Third quarter total revenue up 18% to $212.7 million
- Click-based revenue up 15% to $168 million.
- Display-based advertising revenue up 12% year-over-yea to $23.6 million,
- Subscription, transaction and other revenue, which includes business listings, vacation rentals and our transaction businesses, up 53% to $21.1 million.
4. Ranking Old Reviews
“We heartily agree that the 6-year-old review is perhaps nice to have on the site because it mentions something that’s unique to that review, a tip in the neighborhood or something like that, climbed on top of the hill to watch a beautiful sunset. The 6-year-old review really isn’t part of our popularity index calculation anymore either, because it’s so old and so much can change in the 6 years. Similarly, we have some hotels north of 8,000 reviews. And they may be all current, but you still don’t need 8,000 to have a lot of liquidity of opinion for that property.
The beauty of what we’re able to do with generating so many more reviews is sort of provide fantastic coverage on not only the top properties in the city, but kind of all the properties in the city, in the country, all the restaurants. So it’s getting to the point where it’s tough to find a hotel with less than 50 reviews. And that’s what we’re getting pretty excited about because everyone can look at 5 reviews on a property and say, “What’s the big deal?” With 50, you start to really understand what you’re going to get when you stay there.”
Wyndham Worldwide Corporation
While most of Wyndham’s earnings call addressed the hotel group and international growth, there were a few points of interest for vacation rental managers.
CEO Stephen Holmes was clear about the Wyndham brand as it relates to rentals:
“Here’s how our service rental model works. All of our properties are backed by the Wyndham service commitment, giving both owners and consumers peace of mind in their rental experience. We provide our owners and guests with a high level of service, from marketing to managing their calendar, handling the booking and payment process, providing check-in and checkout services and maintaining quality standards through property inspections.

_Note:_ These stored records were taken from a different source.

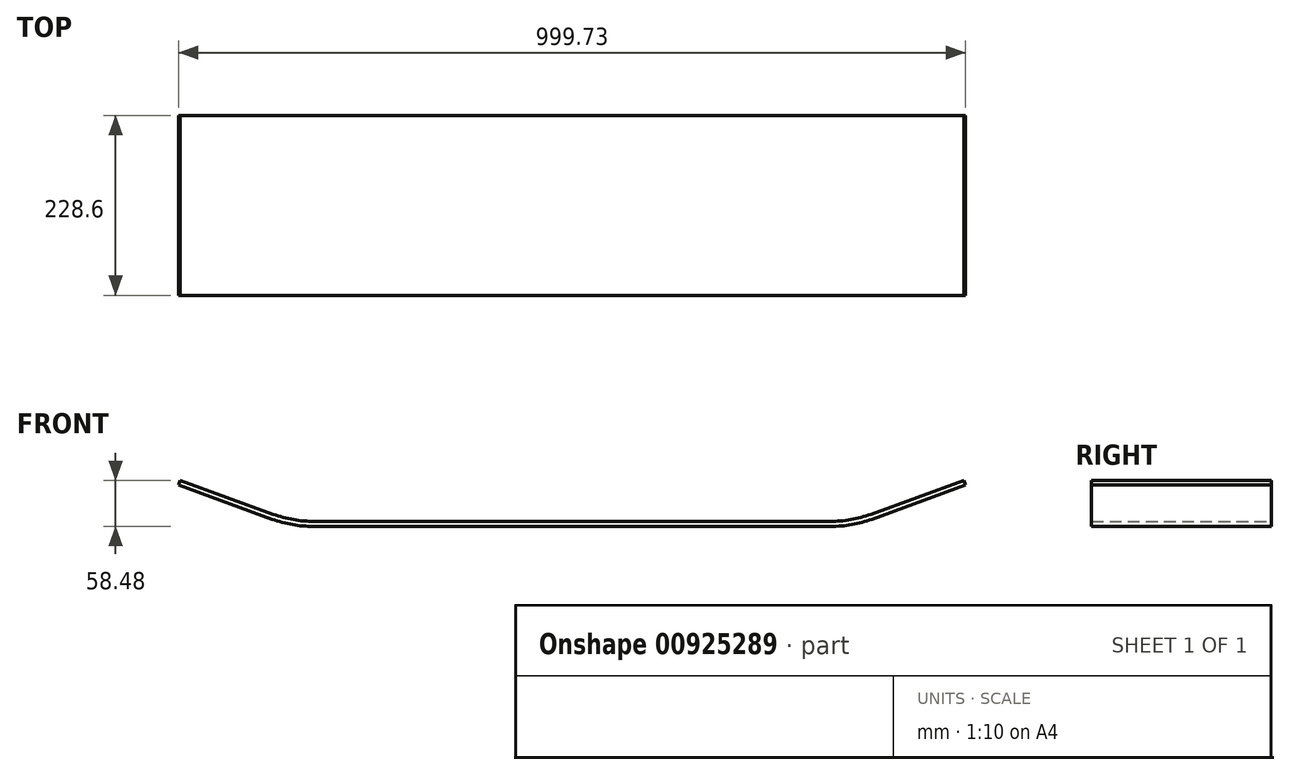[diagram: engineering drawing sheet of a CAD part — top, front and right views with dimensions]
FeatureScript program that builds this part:
annotation { "Feature Type Name" : "Feature", "Feature Type Description" : "" }
export const myFeature = defineFeature(function(context is Context, id is Id, definition is map)
    precondition{}
    {
        {
            var Q0;
            Q0=qCreatedBy(makeId("Front.planeOp"),FACE);
            var sketch = newSketch(context, id + "F0", { "sketchPlane" : qUnion([Q0])});
            skLineSegment(sketch, "E0.bottom", {"start": v(367.97, -16.58) * mm, "end": v(-289.48, -16.58) * mm});
            skLineSegment(sketch, "E0.top", {"start": v(366.85, -10.23) * mm, "end": v(-288.36, -10.23) * mm});
            skPoint(sketch, "E0.middle", {"position": v(0, 0) * mm});
            skLineSegment(sketch, "E1", {"start": v(-341.6, -7.39) * mm, "end": v(-460.62, 35.93) * mm});
            skLineSegment(sketch, "E2", {"start": v(-340.49, -1.04) * mm, "end": v(-458.45, 41.9) * mm});
            skLineSegment(sketch, "E3", {"start": v(-458.45, 41.9) * mm, "end": v(-460.62, 35.93) * mm});
            skLineSegment(sketch, "E4", {"start": v(418.98, -1.04) * mm, "end": v(536.93, 41.9) * mm});
            skLineSegment(sketch, "E5", {"start": v(539.1, 35.93) * mm, "end": v(420.1, -7.39) * mm});
            skLineSegment(sketch, "E6", {"start": v(536.93, 41.9) * mm, "end": v(539.1, 35.93) * mm});
            skPoint(sketch, "E7.visualSharp", {"position": v(-315.24, -10.23) * mm});
            skArc(sketch, "E7.filletArc", {"start": v(-340.49, -1.04) * mm, "mid": v(-314.83, -7.91) * mm, "end": v(-288.36, -10.23) * mm});
            skPoint(sketch, "E8.visualSharp", {"position": v(-316.36, -16.58) * mm});
            skArc(sketch, "E8.filletArc", {"start": v(-341.6, -7.39) * mm, "mid": v(-315.95, -14.26) * mm, "end": v(-289.48, -16.58) * mm});
            skPoint(sketch, "E9.visualSharp", {"position": v(394.84, -16.58) * mm});
            skArc(sketch, "E9.filletArc", {"start": v(367.97, -16.58) * mm, "mid": v(394.44, -14.26) * mm, "end": v(420.1, -7.39) * mm});
            skPoint(sketch, "E10.visualSharp", {"position": v(393.72, -10.23) * mm});
            skArc(sketch, "E10.filletArc", {"start": v(366.85, -10.23) * mm, "mid": v(393.32, -7.91) * mm, "end": v(418.98, -1.04) * mm});
            skSolve(sketch);
        }
        {
            var Q0;
            Q0 = qSketchRegion(id + "F0", true);
            extrude(context, id + "F1", {"entities" : qUnion([Q0]), "depth" : 228.6 * mm, "offsetDistance" : 25.4 * mm});
        }
    });
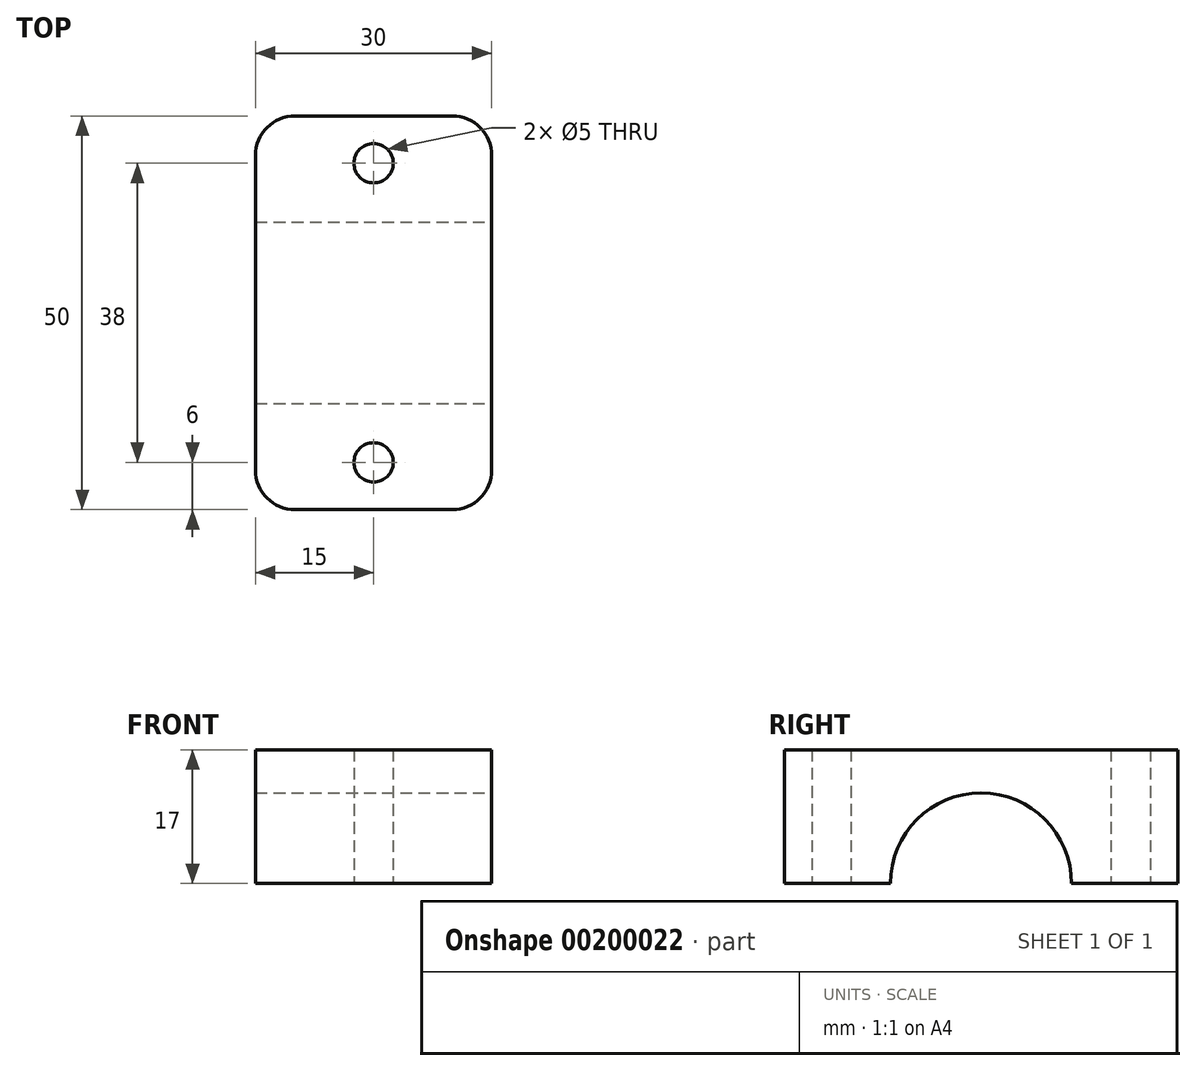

This is very different from the listings model, which typically provides only online marketing, leaving it to the owner to field inquiries from prospective guests; update and maintain their availability calendars; provide key holding, check-in and checkout services to guests; address service and property issues for guests during their stay; and ultimately, handle the collection process. We have over 40 years’ experience in vacation rental and follow a disciplined approach to developing new markets.”
2. Wyndham Home Exchange
Wyndham Vacation Rentals recently announced the launch of Wyndham Home Exchange(SM), a program allowing homeowners of vacation rental properties to trade weeks at their rental property for access to accommodations at more than 4,000 RCI affiliated resorts around the world.
3. Vacation Rental Revenue
While overall revenues were up for Wyndham (EPS up 20%, total revenue up 4%), vacation rental revenue declined 5% year-over-year. According to CFO Tom Conforti, excluding acquisitions and accounting for currency challenges, “vacation rental revenues were flat, reflecting a 3% increase in transaction volume offset by a 2% decrease in the average net price per vacation rental.”